Listrik Indonesia | PT Pertamina (Persero), perusahaan energi milik negara, mengambil langkah besar dalam pengembangan teknologi Carbon Capture Storage/Carbon Capture Utilization and Storage (CCS/CCUS) di Indonesia. Strategi ini dianggap sebagai upaya penting dalam mendukung target pemerintah untuk mengurangi emisi karbon dan meningkatkan pertumbuhan ekonomi hingga 8% dalam beberapa dekade mendatang.
Oki Muraza, SVP Research & Technology Innovation Pertamina, mengungkapkan bahwa Pertamina mendukung penuh target pemerintah dalam mencapai net zero emission (NZE) pada tahun 2060 atau bahkan lebih cepat. Menurut Oki, teknologi CCS/CCUS memegang peran sentral dalam mewujudkan ambisi tersebut.
Ia menjelaskan bahwa Pertamina telah melakukan berbagai studi untuk mengidentifikasi potensi penyimpanan karbon di dalam negeri yang diperkirakan mencapai 7 gigaton CO2. Namun, ia juga menekankan bahwa pelaksanaan CCS di Indonesia memerlukan dukungan ekosistem yang kuat, dari mulai identifikasi sumber CO2, transportasi, hingga penyimpanan di dalam cekungan bawah tanah.
"Biaya penangkapan karbon masih menjadi tantangan besar bagi kita. Oleh karena itu, pengembangan kapasitas teknologi domestik menjadi fokus utama Pertamina saat ini," ujar Oki.
Sejumlah proyek CCS/CCUS yang telah berjalan di Pertamina, seperti pengembangan di Asri Basin di Jawa Bagian Utara serta proyek serupa di Lapangan Jatibarang dan Sukowati, menunjukkan komitmen perusahaan untuk menerapkan teknologi ini.
BACA JUGA: Dari COP29, Hashim Djojohadikusumo Pikat Pendanaan Hijau EUR 1,2 Miliar untuk Sektor Kelistrikan
Selain itu, Pertamina melihat Indonesia berpotensi menjadi pusat CCS regional di Asia Pasifik. Hal ini mengingat keterbatasan kapasitas penyimpanan karbon yang dimiliki oleh negara maju di kawasan, seperti Singapura, Korea, dan Jepang.
Namun, keberhasilan teknologi CCS di Indonesia bukan tanpa hambatan. Implementasinya memerlukan dukungan modal besar, teknologi yang canggih, infrastruktur yang memadai, serta kebijakan yang mendorong. Pemerintah Indonesia telah memulai langkah dengan menerbitkan Peraturan Presiden tahun 2024 untuk mendukung implementasi CCS dan perdagangan karbon.
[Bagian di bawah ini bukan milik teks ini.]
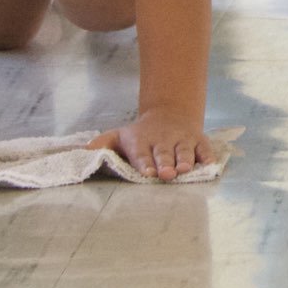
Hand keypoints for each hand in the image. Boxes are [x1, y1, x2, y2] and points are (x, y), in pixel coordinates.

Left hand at [94, 111, 212, 179]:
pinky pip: (205, 148)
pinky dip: (207, 156)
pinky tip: (208, 164)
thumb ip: (99, 146)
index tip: (146, 172)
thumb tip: (79, 154)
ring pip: (184, 151)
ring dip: (184, 160)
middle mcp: (163, 140)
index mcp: (142, 141)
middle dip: (165, 163)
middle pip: (164, 153)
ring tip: (184, 169)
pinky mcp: (199, 140)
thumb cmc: (140, 134)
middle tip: (166, 174)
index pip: (142, 154)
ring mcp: (182, 140)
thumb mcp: (118, 136)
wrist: (170, 113)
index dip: (144, 163)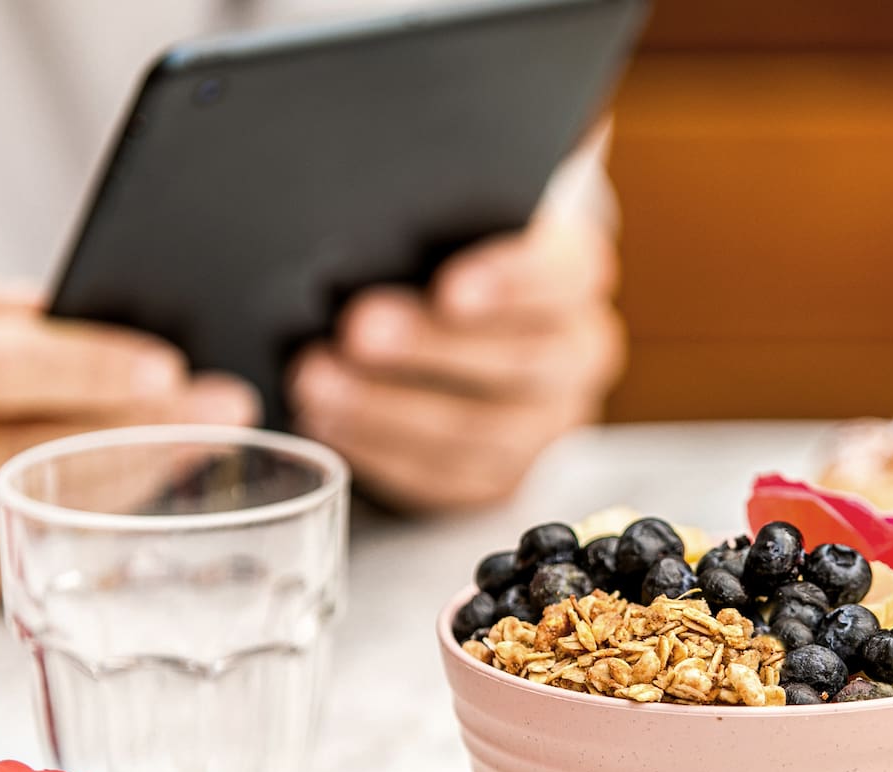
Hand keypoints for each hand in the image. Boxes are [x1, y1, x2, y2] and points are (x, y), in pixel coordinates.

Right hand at [0, 267, 258, 601]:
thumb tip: (77, 317)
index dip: (84, 371)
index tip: (169, 368)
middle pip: (28, 453)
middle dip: (141, 435)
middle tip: (227, 410)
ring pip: (30, 517)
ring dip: (131, 488)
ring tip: (207, 451)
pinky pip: (9, 563)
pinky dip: (84, 539)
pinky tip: (146, 512)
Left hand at [290, 214, 623, 509]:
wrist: (467, 322)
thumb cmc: (441, 251)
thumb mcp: (446, 215)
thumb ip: (429, 201)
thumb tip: (372, 172)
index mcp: (575, 273)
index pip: (562, 274)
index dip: (511, 282)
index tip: (450, 288)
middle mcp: (577, 352)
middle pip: (523, 362)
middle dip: (432, 350)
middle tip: (358, 330)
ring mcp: (545, 424)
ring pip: (480, 432)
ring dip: (389, 409)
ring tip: (316, 382)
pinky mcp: (501, 477)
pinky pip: (446, 478)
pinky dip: (381, 453)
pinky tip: (326, 421)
Oki menekankan perlunya insentif fiskal guna membuat proyek ini layak secara ekonomi. "Kami memerlukan insentif dan dukungan internasional. Saat ini Pertamina sudah menjalin kemitraan strategis dengan beberapa mitra internasional untuk mewujudkan inisiatif CCS ini," jelasnya.
Muhammad Idris Sihite, Penasihat Senior untuk Perencanaan Strategis di Kementerian ESDM, menggarisbawahi pentingnya regulasi pemerintah yang sudah ada untuk mendukung langkah Pertamina. Menurut Sihite, teknologi CCS juga bisa menjadi solusi bagi industri migas nasional yang masih menjadi andalan bagi ekonomi, dengan tetap menjaga operasional sambil mengurangi emisi karbon.
“Potensi penyimpanan karbon Indonesia bisa mencapai 577,62 gigaton, dan ada lebih dari 15 kajian serta proyek CCS yang tersebar di berbagai cekungan migas nasional. Tetapi upaya ini membutuhkan kolaborasi yang kuat dalam hal pendanaan dan teknologi,” kata Sihite dalam panel di COP 29.
Meski optimis, kritik tetap muncul mengenai realisasi proyek CCS di Indonesia. Banyak yang mempertanyakan apakah fokus terhadap CCS yang menelan biaya besar ini sepadan dibandingkan dengan strategi pengurangan karbon lain yang lebih terjangkau dan ramah lingkungan, seperti energi terbarukan.
Selain itu, pengembangan CCS dinilai masih terlalu mengandalkan keterlibatan mitra internasional, yang dapat mempengaruhi independensi energi Indonesia.